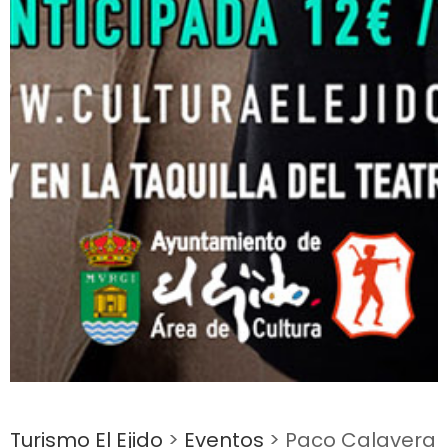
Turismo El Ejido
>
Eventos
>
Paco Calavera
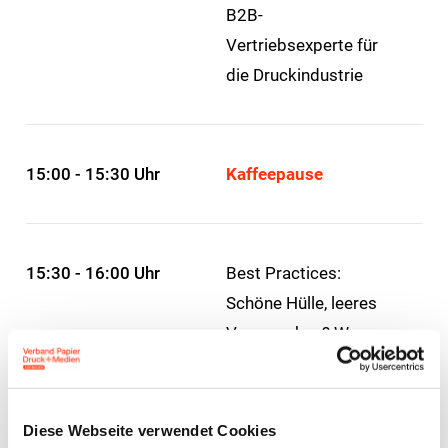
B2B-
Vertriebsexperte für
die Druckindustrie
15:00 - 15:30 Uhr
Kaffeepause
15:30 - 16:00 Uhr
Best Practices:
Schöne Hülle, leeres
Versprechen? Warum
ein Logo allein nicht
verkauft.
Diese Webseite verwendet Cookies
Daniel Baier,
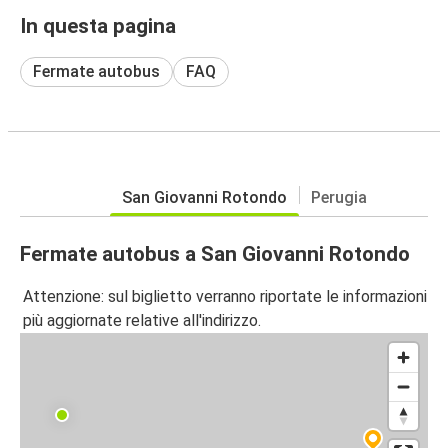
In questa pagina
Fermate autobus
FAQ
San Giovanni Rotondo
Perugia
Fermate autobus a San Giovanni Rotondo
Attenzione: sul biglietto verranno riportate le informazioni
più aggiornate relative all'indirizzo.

> _What the task asks_: All that should appear in the answer is the lines above from the line with "Paco Calavera" through the line with "Fermate autobus a San Giovanni Rotondo", retyped exactly, pictures left out.

> _Task result_:
Paco Calavera
B2B-
Vertriebsexperte für
die Druckindustrie
15:00 - 15:30 Uhr
Kaffeepause
15:30 - 16:00 Uhr
Best Practices:
Schöne Hülle, leeres
Versprechen? Warum
ein Logo allein nicht
verkauft.
Diese Webseite verwendet Cookies
Daniel Baier,
In questa pagina
Fermate autobus
FAQ
San Giovanni Rotondo
Perugia
Fermate autobus a San Giovanni Rotondo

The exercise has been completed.